INFORMATION PROVIDED: Begin

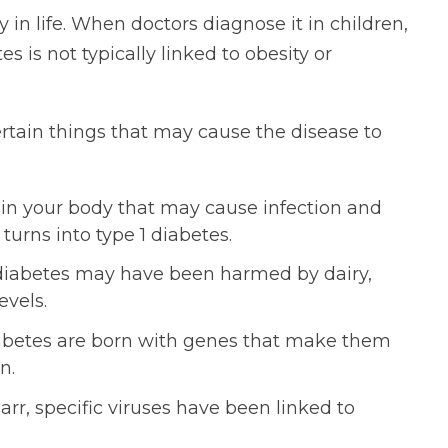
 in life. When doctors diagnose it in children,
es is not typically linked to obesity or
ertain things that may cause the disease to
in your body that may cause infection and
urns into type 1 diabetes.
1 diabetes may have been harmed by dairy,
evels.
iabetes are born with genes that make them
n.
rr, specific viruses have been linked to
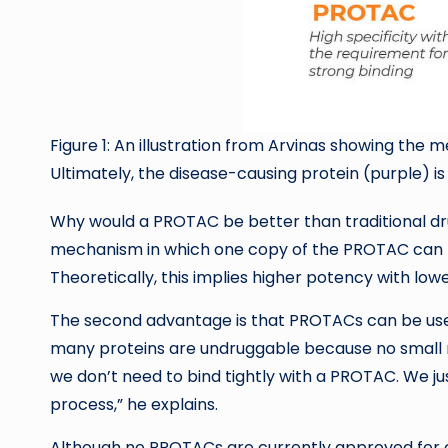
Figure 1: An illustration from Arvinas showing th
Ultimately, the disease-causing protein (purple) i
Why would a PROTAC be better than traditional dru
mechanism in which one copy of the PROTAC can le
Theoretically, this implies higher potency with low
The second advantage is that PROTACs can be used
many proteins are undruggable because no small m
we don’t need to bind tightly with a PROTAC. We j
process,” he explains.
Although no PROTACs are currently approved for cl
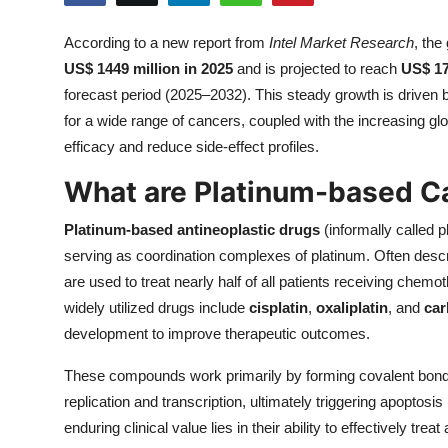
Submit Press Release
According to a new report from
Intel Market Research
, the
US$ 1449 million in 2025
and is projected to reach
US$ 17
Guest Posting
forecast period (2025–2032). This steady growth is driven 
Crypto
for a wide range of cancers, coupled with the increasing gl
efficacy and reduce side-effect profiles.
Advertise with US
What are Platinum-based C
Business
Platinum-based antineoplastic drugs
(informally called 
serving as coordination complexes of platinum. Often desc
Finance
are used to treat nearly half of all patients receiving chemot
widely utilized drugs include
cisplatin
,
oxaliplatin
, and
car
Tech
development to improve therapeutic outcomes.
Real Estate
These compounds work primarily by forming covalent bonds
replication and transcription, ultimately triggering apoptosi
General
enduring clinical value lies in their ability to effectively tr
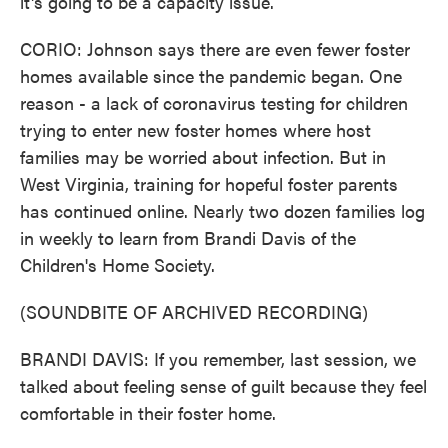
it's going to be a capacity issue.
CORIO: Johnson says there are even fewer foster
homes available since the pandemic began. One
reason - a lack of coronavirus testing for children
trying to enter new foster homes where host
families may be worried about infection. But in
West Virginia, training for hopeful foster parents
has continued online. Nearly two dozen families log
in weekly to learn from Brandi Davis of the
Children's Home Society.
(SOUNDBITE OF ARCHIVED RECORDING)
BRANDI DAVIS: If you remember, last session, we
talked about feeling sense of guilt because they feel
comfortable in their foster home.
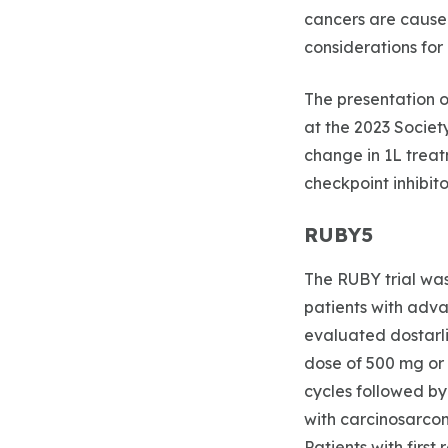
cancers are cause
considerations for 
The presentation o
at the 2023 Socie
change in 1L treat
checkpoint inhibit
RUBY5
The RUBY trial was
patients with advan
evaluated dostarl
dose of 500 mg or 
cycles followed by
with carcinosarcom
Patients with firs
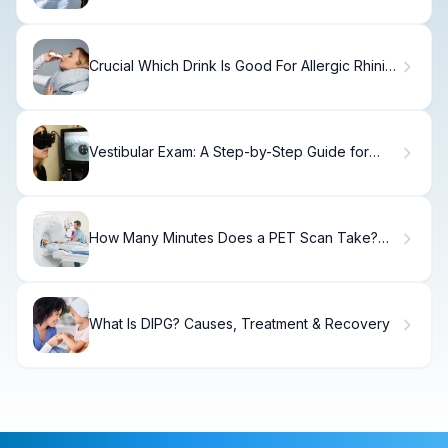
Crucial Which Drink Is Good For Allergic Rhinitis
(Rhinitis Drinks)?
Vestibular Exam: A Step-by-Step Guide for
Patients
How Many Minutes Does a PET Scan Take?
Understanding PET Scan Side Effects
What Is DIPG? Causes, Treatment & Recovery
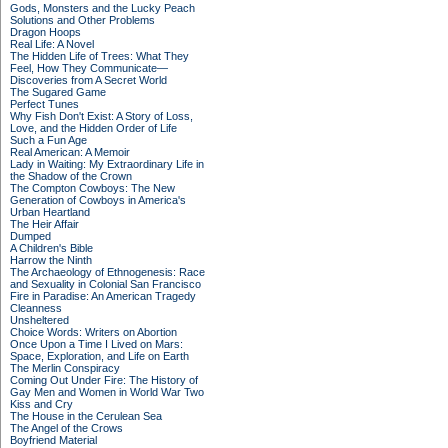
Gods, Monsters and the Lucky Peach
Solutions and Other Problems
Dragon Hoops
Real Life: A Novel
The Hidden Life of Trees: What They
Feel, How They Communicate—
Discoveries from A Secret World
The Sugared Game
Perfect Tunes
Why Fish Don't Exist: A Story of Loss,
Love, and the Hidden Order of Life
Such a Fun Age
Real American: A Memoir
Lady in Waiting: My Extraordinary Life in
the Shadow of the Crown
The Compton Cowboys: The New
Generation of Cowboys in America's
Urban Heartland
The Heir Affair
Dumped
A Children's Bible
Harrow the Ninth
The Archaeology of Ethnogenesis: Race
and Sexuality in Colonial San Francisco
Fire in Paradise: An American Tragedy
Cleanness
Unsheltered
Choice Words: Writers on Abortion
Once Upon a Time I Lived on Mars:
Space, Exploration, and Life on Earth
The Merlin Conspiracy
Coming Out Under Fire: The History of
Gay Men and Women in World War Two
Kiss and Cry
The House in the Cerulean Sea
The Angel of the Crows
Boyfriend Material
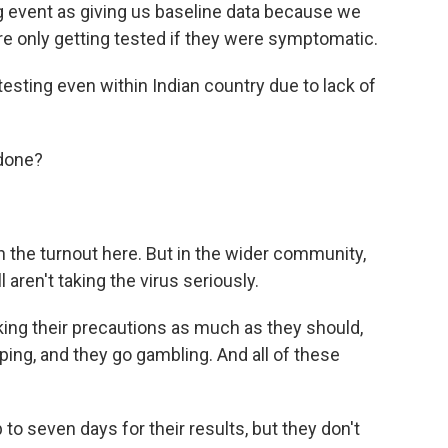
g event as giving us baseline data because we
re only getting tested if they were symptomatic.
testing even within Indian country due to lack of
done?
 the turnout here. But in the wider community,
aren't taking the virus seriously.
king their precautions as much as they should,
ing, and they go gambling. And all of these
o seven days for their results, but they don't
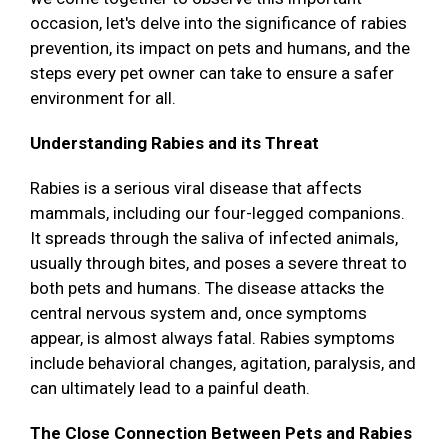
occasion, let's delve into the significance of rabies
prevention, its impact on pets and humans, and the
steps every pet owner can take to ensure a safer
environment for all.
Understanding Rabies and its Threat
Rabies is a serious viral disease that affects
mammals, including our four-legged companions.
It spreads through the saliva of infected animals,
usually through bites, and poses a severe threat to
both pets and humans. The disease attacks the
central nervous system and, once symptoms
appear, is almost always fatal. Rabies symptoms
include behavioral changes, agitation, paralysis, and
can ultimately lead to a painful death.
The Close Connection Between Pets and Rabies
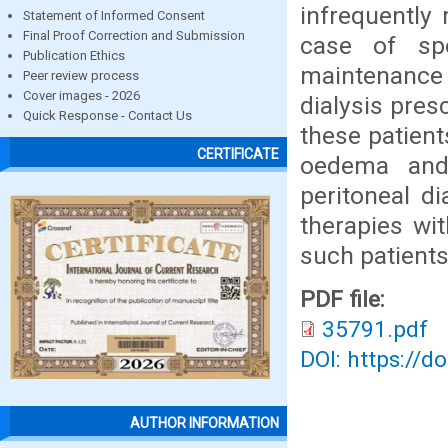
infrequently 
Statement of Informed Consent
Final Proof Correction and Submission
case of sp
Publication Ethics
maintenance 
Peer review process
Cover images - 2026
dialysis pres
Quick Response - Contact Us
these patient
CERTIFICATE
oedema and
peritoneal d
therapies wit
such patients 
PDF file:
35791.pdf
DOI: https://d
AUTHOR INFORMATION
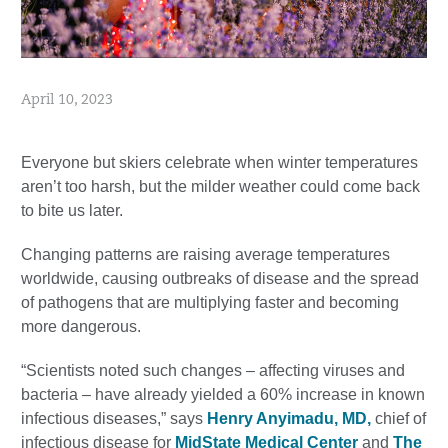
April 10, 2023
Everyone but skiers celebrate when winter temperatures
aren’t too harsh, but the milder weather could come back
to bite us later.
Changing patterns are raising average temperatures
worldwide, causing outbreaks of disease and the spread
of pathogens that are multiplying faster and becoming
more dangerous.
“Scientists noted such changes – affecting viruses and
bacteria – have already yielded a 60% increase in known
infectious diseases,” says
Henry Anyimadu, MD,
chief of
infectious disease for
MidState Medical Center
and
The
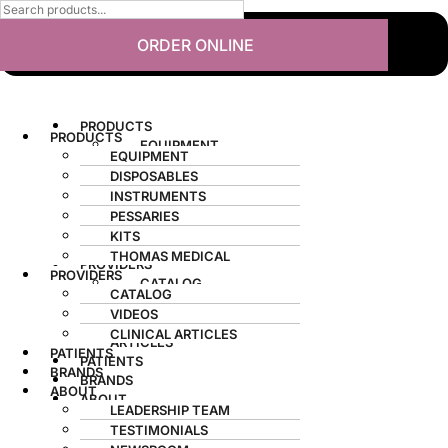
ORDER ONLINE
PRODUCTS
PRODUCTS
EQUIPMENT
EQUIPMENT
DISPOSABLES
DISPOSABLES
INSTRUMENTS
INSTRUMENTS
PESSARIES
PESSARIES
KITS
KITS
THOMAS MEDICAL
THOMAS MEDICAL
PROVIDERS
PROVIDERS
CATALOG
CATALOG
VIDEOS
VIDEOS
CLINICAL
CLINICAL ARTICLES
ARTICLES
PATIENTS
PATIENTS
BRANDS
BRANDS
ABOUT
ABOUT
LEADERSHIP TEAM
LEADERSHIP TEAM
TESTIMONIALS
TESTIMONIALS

INFORMATION PROVIDED: End
INFORMATION PROVIDED: Begin

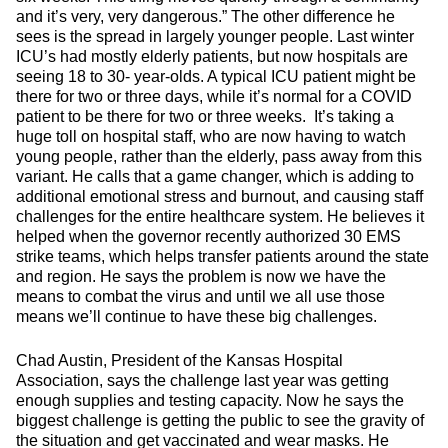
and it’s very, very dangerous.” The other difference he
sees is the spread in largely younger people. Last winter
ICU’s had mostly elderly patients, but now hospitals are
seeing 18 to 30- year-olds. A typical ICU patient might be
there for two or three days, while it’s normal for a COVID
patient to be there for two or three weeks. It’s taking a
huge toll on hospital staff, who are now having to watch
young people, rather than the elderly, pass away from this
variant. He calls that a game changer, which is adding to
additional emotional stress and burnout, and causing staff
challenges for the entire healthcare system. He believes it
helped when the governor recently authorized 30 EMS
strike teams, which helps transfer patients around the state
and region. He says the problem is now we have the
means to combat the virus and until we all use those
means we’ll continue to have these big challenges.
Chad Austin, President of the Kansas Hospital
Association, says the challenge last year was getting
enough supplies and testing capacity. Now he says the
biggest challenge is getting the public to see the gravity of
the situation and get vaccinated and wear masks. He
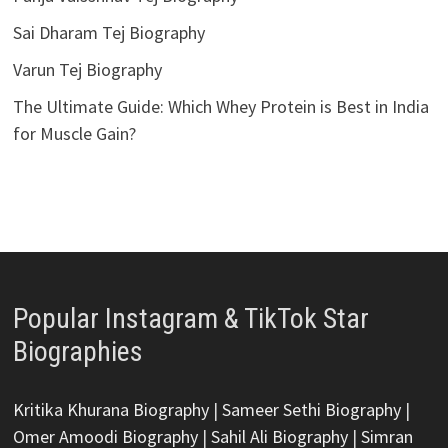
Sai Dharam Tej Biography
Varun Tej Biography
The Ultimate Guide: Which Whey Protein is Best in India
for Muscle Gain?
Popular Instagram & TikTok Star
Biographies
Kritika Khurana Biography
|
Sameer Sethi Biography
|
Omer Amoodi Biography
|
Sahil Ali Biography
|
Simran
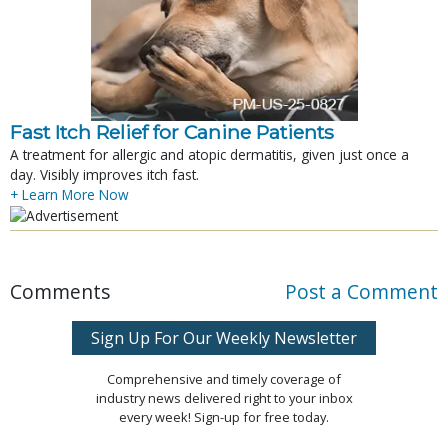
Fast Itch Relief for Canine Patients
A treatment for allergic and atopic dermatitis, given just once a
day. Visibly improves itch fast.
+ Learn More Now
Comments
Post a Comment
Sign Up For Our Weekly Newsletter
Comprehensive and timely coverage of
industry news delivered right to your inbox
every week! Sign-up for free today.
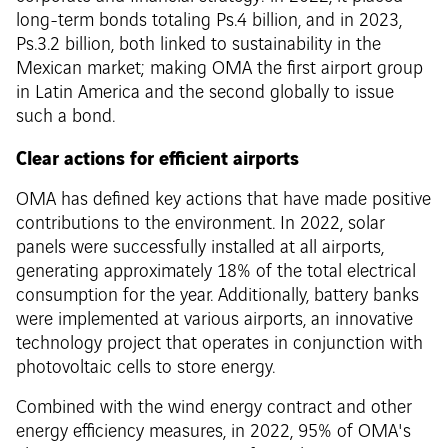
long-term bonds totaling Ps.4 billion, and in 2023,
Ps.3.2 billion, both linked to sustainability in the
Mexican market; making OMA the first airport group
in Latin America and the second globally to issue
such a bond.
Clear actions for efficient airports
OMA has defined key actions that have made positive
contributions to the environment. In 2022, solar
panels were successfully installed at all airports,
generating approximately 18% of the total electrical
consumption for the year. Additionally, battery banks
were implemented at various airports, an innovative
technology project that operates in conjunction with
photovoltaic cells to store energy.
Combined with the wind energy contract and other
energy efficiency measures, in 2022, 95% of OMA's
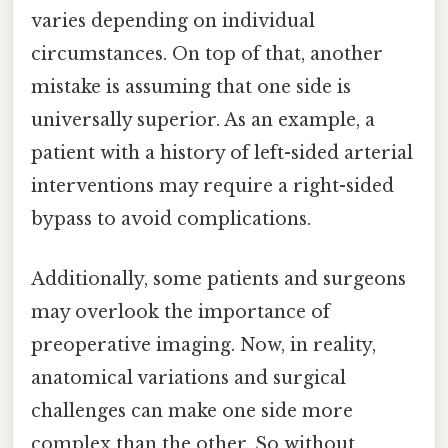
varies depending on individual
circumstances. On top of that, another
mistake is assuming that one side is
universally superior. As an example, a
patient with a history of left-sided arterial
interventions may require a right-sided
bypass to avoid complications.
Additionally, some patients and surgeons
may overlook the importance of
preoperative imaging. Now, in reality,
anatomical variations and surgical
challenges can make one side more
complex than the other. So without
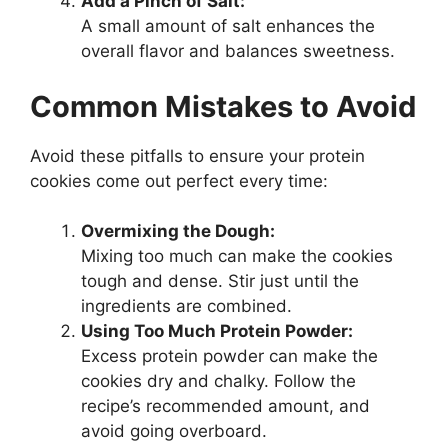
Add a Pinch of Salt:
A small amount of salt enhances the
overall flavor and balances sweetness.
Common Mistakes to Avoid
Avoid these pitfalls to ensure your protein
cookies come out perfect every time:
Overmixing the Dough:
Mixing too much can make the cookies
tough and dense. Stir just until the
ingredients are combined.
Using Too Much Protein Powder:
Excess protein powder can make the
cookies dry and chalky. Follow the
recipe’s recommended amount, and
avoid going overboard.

INFORMATION PROVIDED: End
INFORMATION PROVIDED: Begin

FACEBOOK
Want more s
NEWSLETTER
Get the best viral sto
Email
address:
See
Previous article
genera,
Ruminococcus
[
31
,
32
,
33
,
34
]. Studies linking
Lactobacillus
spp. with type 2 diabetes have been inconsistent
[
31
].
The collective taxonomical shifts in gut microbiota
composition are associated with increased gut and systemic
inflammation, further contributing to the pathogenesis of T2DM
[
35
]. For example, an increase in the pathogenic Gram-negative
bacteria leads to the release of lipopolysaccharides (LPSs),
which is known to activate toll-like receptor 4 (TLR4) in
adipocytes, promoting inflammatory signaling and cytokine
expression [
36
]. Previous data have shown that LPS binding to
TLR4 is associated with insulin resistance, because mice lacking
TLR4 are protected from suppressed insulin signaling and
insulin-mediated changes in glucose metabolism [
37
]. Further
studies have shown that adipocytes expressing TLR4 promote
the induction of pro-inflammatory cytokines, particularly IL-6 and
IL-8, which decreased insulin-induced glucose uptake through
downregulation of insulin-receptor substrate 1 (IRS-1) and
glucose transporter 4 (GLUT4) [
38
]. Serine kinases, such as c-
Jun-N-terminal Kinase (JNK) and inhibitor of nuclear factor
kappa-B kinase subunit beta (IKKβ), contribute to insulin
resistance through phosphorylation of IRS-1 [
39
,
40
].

INFORMATION PROVIDED: End

_WORK TASK_
From the data above, return only the lines starting at the line that holds "Once Upon a" and ending at the line that holds "appear, is almost", word for word and without pictures.

_EXERCISE OUTPUT_
Once Upon a Time I Lived on Mars:
Space, Exploration, and Life on Earth
The Merlin Conspiracy
Coming Out Under Fire: The History of
Gay Men and Women in World War Two
Kiss and Cry
The House in the Cerulean Sea
The Angel of the Crows
Boyfriend Material
g event as giving us baseline data because we
re only getting tested if they were symptomatic.
testing even within Indian country due to lack of
done?
 the turnout here. But in the wider community,
aren't taking the virus seriously.
king their precautions as much as they should,
ing, and they go gambling. And all of these
o seven days for their results, but they don't
occasion, let's delve into the significance of rabies
prevention, its impact on pets and humans, and the
steps every pet owner can take to ensure a safer
environment for all.
Understanding Rabies and its Threat
Rabies is a serious viral disease that affects
mammals, including our four-legged companions.
It spreads through the saliva of infected animals,
usually through bites, and poses a severe threat to
both pets and humans. The disease attacks the
central nervous system and, once symptoms
appear, is almost always fatal. Rabies symptoms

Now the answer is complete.